-- MATERIAL FOR THIS EXERCISE follows --

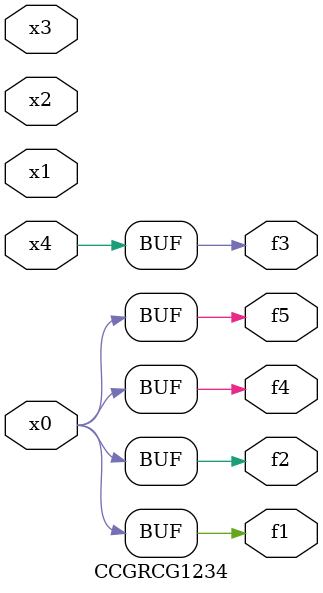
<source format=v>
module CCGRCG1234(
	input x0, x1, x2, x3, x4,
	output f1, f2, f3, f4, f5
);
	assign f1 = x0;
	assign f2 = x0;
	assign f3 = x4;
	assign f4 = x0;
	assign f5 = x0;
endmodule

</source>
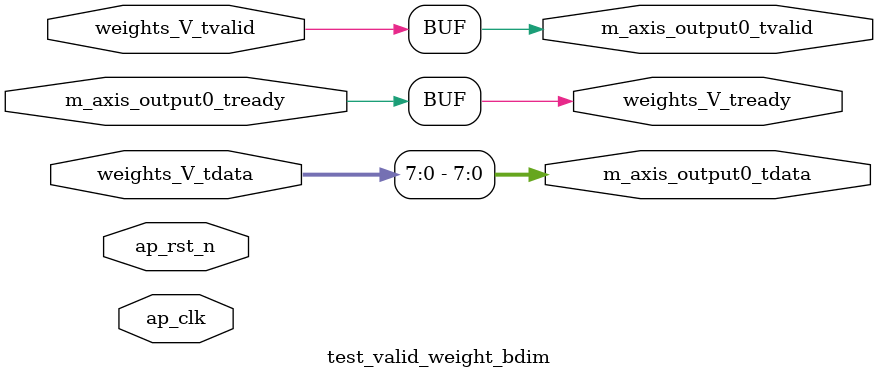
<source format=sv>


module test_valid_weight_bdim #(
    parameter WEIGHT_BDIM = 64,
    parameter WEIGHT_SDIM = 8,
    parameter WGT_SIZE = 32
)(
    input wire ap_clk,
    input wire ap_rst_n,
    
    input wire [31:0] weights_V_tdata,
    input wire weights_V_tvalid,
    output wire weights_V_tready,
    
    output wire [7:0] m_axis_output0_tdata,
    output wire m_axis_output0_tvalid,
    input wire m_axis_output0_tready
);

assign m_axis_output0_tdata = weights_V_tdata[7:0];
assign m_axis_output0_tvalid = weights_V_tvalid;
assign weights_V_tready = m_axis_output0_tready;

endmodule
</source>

-- MATERIAL FOR THIS EXERCISE concluded --
-- MATERIAL FOR THIS EXERCISE follows --

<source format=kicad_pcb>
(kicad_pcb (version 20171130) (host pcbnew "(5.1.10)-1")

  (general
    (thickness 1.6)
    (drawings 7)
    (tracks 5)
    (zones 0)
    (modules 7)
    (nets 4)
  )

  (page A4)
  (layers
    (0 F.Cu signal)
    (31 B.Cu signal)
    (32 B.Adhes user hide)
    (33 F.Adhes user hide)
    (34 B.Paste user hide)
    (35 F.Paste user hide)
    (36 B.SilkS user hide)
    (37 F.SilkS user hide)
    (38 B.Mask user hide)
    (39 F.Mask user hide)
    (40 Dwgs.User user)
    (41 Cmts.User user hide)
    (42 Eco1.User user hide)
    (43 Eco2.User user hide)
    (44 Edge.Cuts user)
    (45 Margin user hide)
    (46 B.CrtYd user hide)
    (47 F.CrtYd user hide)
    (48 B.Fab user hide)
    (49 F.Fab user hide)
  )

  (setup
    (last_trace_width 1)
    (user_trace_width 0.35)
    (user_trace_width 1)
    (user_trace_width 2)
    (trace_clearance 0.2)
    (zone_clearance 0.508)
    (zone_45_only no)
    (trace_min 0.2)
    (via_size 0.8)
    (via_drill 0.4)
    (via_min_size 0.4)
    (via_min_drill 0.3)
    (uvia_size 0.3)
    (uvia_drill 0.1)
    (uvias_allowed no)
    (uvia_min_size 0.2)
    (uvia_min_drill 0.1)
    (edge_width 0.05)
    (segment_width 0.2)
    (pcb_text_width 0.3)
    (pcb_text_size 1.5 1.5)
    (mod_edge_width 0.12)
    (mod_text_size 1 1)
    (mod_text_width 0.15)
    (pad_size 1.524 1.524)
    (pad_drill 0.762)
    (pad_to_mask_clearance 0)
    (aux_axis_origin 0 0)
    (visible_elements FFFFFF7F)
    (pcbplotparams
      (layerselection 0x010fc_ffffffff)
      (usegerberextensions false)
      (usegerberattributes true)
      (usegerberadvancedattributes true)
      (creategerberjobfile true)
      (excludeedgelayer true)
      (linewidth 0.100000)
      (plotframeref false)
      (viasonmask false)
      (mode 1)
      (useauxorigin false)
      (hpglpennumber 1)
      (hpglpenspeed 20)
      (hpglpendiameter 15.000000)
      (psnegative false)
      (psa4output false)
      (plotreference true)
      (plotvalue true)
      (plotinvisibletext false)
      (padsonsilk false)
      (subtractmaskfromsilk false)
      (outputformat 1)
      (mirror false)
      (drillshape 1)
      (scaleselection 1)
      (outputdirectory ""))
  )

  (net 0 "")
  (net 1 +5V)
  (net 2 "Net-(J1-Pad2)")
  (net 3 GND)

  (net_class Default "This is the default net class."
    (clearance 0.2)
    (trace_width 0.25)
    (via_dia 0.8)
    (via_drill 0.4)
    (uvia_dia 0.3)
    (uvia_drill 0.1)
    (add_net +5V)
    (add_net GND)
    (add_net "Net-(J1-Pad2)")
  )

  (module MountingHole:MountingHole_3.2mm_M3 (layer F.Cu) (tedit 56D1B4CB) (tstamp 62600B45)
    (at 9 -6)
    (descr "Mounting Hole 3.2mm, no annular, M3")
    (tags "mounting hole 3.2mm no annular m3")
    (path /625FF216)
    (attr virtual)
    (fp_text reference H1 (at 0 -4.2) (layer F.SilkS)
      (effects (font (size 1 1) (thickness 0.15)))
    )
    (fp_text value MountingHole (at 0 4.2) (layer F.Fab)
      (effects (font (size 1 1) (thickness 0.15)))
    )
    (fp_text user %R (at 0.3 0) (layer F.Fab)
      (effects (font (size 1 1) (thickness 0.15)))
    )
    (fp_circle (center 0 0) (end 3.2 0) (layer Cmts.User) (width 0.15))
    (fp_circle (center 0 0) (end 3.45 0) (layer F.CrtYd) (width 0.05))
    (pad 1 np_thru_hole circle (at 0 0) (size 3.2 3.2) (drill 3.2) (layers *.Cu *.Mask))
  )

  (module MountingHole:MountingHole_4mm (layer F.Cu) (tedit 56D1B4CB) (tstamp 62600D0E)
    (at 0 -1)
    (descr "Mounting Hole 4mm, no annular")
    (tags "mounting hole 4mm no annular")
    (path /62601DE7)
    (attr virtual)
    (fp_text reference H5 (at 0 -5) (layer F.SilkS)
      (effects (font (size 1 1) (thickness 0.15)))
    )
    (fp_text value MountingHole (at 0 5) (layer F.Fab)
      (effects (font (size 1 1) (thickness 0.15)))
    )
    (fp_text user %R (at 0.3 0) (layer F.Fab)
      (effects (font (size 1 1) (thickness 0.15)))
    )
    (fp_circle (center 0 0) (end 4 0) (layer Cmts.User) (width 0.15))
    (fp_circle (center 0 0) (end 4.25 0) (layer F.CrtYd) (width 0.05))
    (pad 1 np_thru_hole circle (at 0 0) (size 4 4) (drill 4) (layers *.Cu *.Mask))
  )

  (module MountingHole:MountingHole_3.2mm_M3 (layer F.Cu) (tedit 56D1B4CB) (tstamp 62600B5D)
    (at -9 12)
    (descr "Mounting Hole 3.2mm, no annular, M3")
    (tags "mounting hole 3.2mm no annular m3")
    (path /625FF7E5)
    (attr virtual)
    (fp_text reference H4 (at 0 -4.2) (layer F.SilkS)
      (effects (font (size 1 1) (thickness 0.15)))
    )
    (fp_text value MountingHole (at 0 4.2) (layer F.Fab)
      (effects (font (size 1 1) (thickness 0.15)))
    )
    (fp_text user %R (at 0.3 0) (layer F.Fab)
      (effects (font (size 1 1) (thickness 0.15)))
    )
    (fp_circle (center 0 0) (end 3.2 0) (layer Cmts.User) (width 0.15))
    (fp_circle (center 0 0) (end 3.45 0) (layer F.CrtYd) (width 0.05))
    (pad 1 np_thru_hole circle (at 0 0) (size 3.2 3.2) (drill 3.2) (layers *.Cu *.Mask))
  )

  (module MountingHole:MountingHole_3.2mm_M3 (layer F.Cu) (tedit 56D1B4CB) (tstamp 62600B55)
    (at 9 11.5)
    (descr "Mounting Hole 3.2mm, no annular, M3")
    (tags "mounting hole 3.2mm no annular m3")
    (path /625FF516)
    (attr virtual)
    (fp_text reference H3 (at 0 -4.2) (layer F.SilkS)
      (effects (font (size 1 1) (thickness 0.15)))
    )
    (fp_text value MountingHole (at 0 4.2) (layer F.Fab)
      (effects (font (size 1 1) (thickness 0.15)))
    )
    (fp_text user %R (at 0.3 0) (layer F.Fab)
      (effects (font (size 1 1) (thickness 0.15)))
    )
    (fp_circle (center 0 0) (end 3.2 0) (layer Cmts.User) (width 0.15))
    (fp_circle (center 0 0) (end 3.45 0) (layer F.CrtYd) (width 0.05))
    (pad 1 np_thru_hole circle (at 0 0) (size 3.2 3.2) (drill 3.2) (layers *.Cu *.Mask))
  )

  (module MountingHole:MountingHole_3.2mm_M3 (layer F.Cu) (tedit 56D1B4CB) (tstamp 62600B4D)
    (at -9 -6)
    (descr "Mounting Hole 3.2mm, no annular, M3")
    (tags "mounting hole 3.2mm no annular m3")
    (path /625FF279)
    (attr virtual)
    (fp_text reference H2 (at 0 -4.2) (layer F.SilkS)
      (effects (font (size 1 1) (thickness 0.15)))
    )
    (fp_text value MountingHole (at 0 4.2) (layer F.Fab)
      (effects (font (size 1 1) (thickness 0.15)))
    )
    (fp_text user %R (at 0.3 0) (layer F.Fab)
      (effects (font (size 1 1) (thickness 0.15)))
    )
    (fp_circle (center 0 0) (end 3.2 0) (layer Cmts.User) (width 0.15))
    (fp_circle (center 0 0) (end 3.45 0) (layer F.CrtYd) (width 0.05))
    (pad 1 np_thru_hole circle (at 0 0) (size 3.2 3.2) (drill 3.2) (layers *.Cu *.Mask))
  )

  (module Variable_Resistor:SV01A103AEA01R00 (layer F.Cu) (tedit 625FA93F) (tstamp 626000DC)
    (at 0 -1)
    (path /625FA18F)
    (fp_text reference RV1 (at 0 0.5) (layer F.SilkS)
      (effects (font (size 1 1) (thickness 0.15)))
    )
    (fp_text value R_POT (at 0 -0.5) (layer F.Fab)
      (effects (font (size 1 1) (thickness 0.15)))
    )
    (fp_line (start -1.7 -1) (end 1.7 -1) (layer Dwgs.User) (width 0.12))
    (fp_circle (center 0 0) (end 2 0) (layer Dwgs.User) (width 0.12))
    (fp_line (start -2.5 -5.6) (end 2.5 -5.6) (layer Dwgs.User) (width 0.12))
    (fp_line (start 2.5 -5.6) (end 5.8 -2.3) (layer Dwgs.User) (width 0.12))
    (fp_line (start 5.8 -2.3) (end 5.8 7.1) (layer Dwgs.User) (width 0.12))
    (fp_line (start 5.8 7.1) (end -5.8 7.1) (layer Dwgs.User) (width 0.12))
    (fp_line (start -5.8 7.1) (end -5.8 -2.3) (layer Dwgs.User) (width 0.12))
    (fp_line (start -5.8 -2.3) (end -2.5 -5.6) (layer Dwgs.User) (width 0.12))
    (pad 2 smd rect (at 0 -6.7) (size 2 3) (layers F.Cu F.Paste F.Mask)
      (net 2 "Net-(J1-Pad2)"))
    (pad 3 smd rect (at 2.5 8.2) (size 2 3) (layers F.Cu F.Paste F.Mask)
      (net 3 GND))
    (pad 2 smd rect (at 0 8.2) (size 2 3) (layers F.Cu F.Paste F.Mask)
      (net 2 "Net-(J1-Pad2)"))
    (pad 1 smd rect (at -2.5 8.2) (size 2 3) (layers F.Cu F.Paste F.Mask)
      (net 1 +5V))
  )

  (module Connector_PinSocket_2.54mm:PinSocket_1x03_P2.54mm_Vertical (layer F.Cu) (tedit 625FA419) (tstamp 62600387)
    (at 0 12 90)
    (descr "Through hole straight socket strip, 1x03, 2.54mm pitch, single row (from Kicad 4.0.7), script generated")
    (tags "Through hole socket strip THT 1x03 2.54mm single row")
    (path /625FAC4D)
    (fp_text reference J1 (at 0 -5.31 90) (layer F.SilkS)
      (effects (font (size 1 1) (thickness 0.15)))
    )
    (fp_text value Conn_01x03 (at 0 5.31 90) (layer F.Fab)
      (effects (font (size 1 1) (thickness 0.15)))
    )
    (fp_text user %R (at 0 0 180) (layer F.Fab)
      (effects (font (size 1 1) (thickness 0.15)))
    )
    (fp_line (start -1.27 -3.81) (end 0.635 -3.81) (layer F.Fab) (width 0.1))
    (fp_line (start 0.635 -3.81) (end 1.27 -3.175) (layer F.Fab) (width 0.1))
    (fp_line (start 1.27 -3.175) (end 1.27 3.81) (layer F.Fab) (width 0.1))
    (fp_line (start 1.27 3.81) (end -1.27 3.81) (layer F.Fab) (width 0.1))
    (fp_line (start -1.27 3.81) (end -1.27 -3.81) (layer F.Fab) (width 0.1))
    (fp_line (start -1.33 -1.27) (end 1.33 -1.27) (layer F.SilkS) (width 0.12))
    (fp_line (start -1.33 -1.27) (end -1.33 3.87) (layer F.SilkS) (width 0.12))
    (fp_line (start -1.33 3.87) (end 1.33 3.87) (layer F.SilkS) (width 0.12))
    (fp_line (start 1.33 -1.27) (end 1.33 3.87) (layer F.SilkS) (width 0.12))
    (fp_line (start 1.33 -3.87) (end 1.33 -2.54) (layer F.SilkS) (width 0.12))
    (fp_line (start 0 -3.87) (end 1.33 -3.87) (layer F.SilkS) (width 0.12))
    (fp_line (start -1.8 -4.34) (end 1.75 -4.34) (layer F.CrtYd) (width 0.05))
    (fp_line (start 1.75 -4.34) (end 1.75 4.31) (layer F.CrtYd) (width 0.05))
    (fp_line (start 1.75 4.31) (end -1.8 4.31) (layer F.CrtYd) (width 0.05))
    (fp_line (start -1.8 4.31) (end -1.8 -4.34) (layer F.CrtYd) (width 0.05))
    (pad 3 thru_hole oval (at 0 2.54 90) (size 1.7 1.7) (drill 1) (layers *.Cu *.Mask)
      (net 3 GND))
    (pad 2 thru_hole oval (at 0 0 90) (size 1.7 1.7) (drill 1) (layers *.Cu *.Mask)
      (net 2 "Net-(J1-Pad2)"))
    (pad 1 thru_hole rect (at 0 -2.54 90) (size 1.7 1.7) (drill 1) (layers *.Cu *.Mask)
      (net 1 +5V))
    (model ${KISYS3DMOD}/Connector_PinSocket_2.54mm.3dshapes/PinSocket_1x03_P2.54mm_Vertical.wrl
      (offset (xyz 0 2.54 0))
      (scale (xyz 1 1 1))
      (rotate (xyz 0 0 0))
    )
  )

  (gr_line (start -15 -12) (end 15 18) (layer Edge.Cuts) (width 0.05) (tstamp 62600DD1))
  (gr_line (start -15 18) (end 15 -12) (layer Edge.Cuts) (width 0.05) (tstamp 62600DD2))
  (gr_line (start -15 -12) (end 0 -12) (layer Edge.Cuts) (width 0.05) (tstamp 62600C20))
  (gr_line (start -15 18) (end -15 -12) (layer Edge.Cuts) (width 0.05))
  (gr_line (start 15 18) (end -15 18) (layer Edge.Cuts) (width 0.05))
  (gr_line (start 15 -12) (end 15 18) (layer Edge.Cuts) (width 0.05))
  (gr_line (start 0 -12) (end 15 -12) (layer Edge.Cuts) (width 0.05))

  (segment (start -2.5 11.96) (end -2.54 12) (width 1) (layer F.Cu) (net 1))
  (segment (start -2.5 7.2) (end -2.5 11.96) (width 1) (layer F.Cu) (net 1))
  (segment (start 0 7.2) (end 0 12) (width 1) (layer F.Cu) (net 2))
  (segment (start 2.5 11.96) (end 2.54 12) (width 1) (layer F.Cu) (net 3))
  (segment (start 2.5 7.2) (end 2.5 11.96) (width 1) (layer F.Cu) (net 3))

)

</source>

-- MATERIAL FOR THIS EXERCISE concluded --

▶ _BRIEF_:
Using the data above, reproduce exactly the lines from the line that contains "hole straight socket" through the line that contains "(fp_line (start -1.33 -1.27) (end -1.33", including both.

▶ _FINISHED TASK_:
    (descr "Through hole straight socket strip, 1x03, 2.54mm pitch, single row (from Kicad 4.0.7), script generated")
    (tags "Through hole socket strip THT 1x03 2.54mm single row")
    (path /625FAC4D)
    (fp_text reference J1 (at 0 -5.31 90) (layer F.SilkS)
      (effects (font (size 1 1) (thickness 0.15)))
    )
    (fp_text value Conn_01x03 (at 0 5.31 90) (layer F.Fab)
      (effects (font (size 1 1) (thickness 0.15)))
    )
    (fp_text user %R (at 0 0 180) (layer F.Fab)
      (effects (font (size 1 1) (thickness 0.15)))
    )
    (fp_line (start -1.27 -3.81) (end 0.635 -3.81) (layer F.Fab) (width 0.1))
    (fp_line (start 0.635 -3.81) (end 1.27 -3.175) (layer F.Fab) (width 0.1))
    (fp_line (start 1.27 -3.175) (end 1.27 3.81) (layer F.Fab) (width 0.1))
    (fp_line (start 1.27 3.81) (end -1.27 3.81) (layer F.Fab) (width 0.1))
    (fp_line (start -1.27 3.81) (end -1.27 -3.81) (layer F.Fab) (width 0.1))
    (fp_line (start -1.33 -1.27) (end 1.33 -1.27) (layer F.SilkS) (width 0.12))
    (fp_line (start -1.33 -1.27) (end -1.33 3.87) (layer F.SilkS) (width 0.12))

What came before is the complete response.